Mme A… C… demande à la juge des référés le rétablissement de ses droits à l’allocation d’aide au retour à l’emploi et le paiement de l’ensemble des arriérés. Cette allocation relève des prestations servies au titre du régime d’assurance chômage. Il résulte de ce qui a été dit au point 6 de la présente ordonnance qu’il n’appartient qu’à la juridiction judiciaire de connaître de telles conclusions. Par suite, ces conclusions ne relèvent manifestement pas de la compétence de la juridiction administrative.
Sur les conclusions tendant à ce qu’il soit enjoint à France Travail de lui communiquer sous astreinte, l’intégralité des pièces de son dossier personnel en lien avec sa radiation et la suppression de ses allocations d’aide au retour à l’emploi :
Mme A… C… ne justifie d’aucune situation d’urgence particulière en se bornant à faire état d’une absence de réponse par France Travail à sa demande de communication de documents administratifs malgré l’avis favorable de la Commission d’accès aux documents administratifs du 2 mai 2025 et d’une instance en cours devant le juge judiciaire, et ce d’autant qu’il résulte des pièces produites par la requérante elle-même que France Travail lui a communiqué un certain nombre de pièces, dès le 5 mai 2025, à savoir des documents de travail et d’interaction entre l’agence France Travail en charge de son dossier et le service en charge de la prévention et de la lutte contre les fraudes ainsi que des échanges entre elle et France Travail ou avec le médiateur de France Travail. A supposer même, comme la requérante semble l’insinuer, que ces communications ne satisferaient pas intégralement ses demandes, Mme A… C… n’apporte aucun élément caractérisant la nécessité pour elle de bénéficier à très bref délai d’une mesure de la nature de celles qui peuvent être ordonnées sur le fondement de l’article L. 521-2 du code de justice administrative.

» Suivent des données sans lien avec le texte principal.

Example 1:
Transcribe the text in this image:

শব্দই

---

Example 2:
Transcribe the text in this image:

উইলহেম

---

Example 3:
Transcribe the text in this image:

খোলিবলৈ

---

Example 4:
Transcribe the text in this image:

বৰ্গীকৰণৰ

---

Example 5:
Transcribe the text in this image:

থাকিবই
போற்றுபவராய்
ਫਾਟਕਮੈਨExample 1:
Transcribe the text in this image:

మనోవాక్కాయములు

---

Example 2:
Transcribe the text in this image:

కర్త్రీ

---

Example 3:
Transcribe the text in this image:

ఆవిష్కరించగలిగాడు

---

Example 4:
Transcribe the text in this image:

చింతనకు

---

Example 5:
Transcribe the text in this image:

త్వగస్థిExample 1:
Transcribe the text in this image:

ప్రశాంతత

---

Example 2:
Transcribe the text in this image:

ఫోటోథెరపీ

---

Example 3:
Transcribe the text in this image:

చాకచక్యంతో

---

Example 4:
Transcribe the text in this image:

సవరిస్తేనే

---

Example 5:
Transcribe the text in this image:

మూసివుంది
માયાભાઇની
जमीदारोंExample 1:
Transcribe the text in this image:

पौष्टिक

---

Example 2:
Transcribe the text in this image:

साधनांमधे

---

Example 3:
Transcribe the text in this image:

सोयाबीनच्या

Il résulte de tout ce qui précède que la requête de Mme A… C… doit être rejetée, y compris, et en tout état de cause, ses conclusions présentées sur le fondement de l’article L. 761-1 du code de justice administrative, selon la procédure prévue à l’article L. 522-3 de ce code.
O R D O N N E :
Article 1er : La requête de Mme A… C… est rejetée.

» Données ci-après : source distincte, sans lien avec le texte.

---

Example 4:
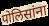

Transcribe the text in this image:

पोलिसांना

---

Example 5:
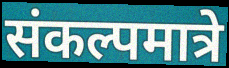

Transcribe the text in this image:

संकल्पमात्रेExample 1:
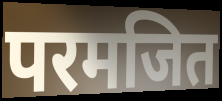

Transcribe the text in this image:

परमजित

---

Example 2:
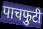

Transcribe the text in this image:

पाचफुटी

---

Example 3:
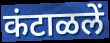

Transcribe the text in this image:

कंटाळलें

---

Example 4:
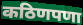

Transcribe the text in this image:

कठिणपणा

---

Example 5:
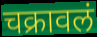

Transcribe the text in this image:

चक्रावलं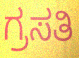
ಗ್ರಸತಿ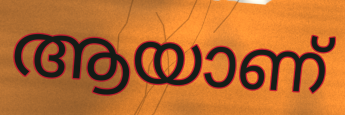
ആയാണ്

Article 2 : La présente ordonnance sera notifiée à Mme D… A… C….
Fait à Orléans, le 5 décembre 2025.
La juge des référés,
Sophie B…
La République mande et ordonne au ministre du travail et des solidarités en ce qui le concerne ou à tous huissiers de justice à ce requis en ce qui concerne les voies de droit commun, contre les parties privées, de pourvoir à l’exécution de la présente décision.